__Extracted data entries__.
========================================================================

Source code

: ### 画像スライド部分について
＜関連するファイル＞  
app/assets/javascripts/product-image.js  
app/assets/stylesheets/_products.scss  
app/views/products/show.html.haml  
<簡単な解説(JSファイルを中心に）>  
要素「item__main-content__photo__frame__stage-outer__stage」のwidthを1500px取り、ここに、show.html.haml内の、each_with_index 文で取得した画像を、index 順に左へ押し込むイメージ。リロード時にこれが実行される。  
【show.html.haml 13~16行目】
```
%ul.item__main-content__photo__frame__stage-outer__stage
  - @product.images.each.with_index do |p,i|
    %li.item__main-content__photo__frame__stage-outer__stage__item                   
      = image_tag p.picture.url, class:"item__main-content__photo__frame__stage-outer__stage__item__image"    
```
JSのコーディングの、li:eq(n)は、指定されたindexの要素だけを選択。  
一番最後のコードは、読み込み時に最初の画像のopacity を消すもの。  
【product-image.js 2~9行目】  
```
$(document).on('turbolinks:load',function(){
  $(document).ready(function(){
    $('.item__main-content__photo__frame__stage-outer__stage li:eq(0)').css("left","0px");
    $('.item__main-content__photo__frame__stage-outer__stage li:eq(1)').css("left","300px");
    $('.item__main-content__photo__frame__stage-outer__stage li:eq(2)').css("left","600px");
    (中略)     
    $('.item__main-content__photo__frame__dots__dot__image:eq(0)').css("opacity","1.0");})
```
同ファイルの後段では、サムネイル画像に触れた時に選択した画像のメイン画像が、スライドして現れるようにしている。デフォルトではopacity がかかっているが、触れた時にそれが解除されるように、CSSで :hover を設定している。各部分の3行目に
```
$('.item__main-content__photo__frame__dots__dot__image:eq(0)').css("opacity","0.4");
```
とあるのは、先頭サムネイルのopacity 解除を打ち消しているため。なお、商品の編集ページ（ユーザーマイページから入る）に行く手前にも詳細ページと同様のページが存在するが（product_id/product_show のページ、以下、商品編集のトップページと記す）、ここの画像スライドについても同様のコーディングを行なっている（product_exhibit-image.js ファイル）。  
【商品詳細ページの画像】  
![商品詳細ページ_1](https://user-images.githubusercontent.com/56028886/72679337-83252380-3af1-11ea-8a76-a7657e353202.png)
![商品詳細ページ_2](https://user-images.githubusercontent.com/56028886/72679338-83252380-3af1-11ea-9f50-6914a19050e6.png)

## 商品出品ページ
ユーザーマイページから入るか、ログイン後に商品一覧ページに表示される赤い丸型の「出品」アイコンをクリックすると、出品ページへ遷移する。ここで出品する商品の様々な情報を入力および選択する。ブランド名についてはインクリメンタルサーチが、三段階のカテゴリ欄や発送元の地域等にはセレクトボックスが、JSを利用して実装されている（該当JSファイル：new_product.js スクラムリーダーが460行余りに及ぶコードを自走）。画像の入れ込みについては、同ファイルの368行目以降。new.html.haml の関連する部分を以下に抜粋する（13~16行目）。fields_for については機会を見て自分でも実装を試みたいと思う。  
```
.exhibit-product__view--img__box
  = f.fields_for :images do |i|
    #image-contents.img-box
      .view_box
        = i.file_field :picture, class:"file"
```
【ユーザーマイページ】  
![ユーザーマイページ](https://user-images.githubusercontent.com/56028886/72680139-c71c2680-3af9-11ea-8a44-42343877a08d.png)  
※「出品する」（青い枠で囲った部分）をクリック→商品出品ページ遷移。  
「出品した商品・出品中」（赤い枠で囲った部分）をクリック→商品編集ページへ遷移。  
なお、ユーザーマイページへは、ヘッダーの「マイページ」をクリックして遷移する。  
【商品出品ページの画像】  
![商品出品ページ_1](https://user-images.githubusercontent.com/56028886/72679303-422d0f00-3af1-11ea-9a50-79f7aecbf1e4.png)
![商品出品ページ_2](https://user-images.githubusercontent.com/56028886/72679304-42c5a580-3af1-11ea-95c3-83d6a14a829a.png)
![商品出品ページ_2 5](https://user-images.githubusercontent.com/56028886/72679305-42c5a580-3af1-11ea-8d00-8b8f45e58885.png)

========================================================================

__Work to complete__. Your answer should consist of each line above in which "assets" appears.

__Answer space__.
app/assets/javascripts/product-image.js  
app/assets/stylesheets/_products.scss  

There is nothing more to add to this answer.